旅行や出張で海外に行く時に気になることのひとつがテーブルマナー。ナイフとフォークの使い方は習得したつもりでも、その使い方の細かいルールはアメリカとヨーロッパで違ったり、ヨーロッパの中でもフォークの向きに微妙な意味があったりなかったりします。さらにインドやアフリカなどでは、手づかみで食事をするためのルールもあります。そんな世界各国の意外なテーブルマナーを、シルバーウェアブランドのLangfordsがまとめているので、抜粋してご紹介します。
アメリカ大陸
アメリカ合衆国
移民国家で大らかな印象のあるアメリカですが、「ホストが座るまで座らない」「ホストに指示された席に座る」など、意外とはっきりしたルールがあるようです。
メキシコ
時間に大らかなメキシコ人、待ち合わせの時は待たされる前提で、時間つぶしの手段を用意していったほうが良いようです。
ヨーロッパ
イギリス
「肉料理は最初に切り分けて、フォークを右手に持ち替えて食べてもいい」という説を時々見かけますが、それはアメリカのマナーです。イギリスで同じことをすると「子どもっぽい」と思われるので、気をつけましょう。

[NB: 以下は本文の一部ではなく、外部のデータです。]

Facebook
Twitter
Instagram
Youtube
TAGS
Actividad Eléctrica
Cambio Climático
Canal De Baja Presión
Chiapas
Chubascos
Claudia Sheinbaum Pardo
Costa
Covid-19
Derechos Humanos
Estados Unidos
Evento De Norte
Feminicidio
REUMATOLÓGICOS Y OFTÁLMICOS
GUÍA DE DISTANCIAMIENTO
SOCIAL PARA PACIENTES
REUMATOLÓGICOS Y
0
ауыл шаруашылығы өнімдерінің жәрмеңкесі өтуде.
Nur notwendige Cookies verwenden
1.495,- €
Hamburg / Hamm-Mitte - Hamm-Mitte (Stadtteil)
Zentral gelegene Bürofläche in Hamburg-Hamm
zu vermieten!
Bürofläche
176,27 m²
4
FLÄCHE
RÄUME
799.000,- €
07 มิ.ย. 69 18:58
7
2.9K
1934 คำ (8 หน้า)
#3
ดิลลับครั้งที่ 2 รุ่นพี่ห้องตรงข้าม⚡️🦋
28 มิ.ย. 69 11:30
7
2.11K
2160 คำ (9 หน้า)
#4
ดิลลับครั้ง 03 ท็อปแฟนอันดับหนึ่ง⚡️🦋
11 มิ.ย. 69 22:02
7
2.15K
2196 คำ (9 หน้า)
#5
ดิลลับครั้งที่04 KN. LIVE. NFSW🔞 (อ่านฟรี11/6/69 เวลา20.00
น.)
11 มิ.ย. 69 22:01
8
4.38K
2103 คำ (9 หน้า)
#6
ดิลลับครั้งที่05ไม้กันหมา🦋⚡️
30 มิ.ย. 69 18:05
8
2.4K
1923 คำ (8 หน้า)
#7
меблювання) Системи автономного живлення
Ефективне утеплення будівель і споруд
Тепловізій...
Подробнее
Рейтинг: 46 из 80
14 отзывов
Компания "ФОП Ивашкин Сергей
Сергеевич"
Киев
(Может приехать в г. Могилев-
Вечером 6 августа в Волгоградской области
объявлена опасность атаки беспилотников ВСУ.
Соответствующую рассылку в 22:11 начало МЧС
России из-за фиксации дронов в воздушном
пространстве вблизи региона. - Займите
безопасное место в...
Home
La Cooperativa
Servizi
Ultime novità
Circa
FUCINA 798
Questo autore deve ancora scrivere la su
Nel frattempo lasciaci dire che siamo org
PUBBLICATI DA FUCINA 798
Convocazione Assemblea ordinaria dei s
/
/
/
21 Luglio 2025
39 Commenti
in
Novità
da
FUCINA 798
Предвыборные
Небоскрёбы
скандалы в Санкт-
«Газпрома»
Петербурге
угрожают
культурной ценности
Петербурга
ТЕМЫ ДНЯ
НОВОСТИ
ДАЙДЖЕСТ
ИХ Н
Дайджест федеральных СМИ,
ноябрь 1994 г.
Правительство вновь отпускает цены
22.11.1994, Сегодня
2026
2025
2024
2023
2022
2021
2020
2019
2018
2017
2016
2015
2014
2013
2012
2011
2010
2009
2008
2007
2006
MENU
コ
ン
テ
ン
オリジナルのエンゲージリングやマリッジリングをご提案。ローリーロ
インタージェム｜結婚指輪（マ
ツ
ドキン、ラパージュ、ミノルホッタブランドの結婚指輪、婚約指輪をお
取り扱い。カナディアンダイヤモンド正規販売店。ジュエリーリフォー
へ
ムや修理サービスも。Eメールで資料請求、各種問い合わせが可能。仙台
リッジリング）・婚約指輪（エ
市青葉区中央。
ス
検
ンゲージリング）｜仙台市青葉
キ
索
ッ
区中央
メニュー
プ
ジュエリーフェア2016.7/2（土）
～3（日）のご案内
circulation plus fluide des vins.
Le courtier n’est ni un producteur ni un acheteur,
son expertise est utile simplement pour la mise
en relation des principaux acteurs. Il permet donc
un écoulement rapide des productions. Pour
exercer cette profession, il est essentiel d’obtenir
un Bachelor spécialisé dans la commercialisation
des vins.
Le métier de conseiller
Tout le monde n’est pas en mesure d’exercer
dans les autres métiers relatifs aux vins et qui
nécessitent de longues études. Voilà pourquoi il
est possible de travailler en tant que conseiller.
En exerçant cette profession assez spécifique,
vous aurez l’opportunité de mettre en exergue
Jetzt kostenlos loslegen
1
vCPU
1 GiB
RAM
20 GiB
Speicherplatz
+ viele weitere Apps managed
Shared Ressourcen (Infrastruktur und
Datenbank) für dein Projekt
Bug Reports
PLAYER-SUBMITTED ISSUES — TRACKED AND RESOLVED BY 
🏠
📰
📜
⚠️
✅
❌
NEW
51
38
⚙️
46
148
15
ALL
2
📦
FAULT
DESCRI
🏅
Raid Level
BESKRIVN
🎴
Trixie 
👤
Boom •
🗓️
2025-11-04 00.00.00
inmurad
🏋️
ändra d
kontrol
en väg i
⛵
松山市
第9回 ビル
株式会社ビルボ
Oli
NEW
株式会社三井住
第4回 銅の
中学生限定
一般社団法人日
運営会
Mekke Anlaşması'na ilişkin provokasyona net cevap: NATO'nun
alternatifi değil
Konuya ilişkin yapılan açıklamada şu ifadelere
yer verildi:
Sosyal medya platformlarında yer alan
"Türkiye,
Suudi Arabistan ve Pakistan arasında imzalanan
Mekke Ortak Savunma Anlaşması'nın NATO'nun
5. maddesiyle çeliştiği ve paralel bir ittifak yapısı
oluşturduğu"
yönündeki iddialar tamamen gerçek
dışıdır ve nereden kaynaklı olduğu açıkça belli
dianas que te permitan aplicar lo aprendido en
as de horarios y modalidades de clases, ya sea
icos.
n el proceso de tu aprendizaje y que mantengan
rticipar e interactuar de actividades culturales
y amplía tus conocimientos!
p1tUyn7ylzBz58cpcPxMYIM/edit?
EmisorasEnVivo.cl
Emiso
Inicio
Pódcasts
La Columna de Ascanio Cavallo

相手の口に食べ物が入っている時に話しかけない方がいいのは、多くの国で共通しています。では、まだ食べている時に話しかけられたら、どうすればいいのでしょうか?The Etiquette School of New Yorkのパトリシアさんはハフィントンポストの記事で、「そういう時は『ちょっと待って』というように指を上げて合図をすればいいんですよ」とコメントしています。
デンマーク
遠慮深い日本人が最後の1ピースに手を出すことはあまりないかもしれませんが、逆にいえば、「最後の1ピースを食べたい時は半分に分ければOK」ということでもありますね。
ドイツ
ドイツでもイギリスと同様、フォークは左手、ナイフは右手という原則があります。左手でじゃがいもを切ったり、レタスを折りたたんだりするのは慣れない人には訓練が必要になりそうですね。
フランス
カマンベールやロックフォールのような柔らかいチーズは、ついバターのようにパンにのばしたくなります。でもフランスでは、小さく切ったパンに小さく切ったチーズをちょこんとのせて一口で食べるのが良いようです。
ロシア
偶数本の花は、ロシアではお葬式に使われるそうです。さらに黄色の花もお葬式用なので、避けたほうが良いでしょう。
アジア・中東
韓国
日本では「早飯も芸のうち」と言いますが、韓国では周りの人に合わせて食べるのが良いとされています。
フィリピン
日本と同じ「差しつ差されつ」の文化があるフィリピン。フィリピンの人と一緒に食事をする機会があったら、その人の飲み物がちゃんと入っているか、気を配りたいものです。
タイ
タイでは外国人の方が裕福であることが多いため、タイ人と日本人が一緒に食事をすると、日本人が支払うものだと期待される傾向があります。この点は覚えておいた方がよさそうです。
アフガニスタン
アフガニスタンでも、お客様はドアから遠いところに座ることになっているそうです。日本の上座・下座と似ていて、興味深いですね。
中東全般
中東やインドでは「左手は不浄」とされています。彼らが右手だけで食事をするのはそのためです。食べ物以外のものを人に渡す時にも、必ず右手で渡します。
アフリカ
ケニア
ケニアでは食事を手で食べるので、手を洗うのが大事な習慣なのですね。またアフリカや中東でも、日本と同じように年長者を敬う文化があるようです。
タンザニア
最近は日本でも小さな瓶で飲むビールが定着してきましたが、タンザニアではマナー違反なのですね。
エチオピア
エチオピアでも手づかみで食事をするので、手についた汚れをとりたくなります。でも手が食器と同じだと考えたら、指をなめるのは日本で言うところの「ねぶり箸」のようなものなのかもしれません。
海外に行かなくても活きる、マナーの知識
こうして見てみると、国や地域が違えば、気にするポイントもそれぞれまったく違うということが改めてわかります。初めて行く国では、ポイントだけでも押さえておきたいところですね。eDiplomatやetiquette scholarといったサイトでは世界各国のマナーを広範囲にまとめているので、こういった情報を事前にチェックしておくのもよいでしょう。
また欧米人から見ると、麺類をすする音とオナラやゲップは同じレベルで不快なもののようです。日本にいる時も、異文化の人と近くにいる時は配慮したいものですね。それと同時に、こういった異文化のマナーを知っておけば、日本に来た外国人の「えっ?」と思うふるまいを見ても寛容になれる気がします。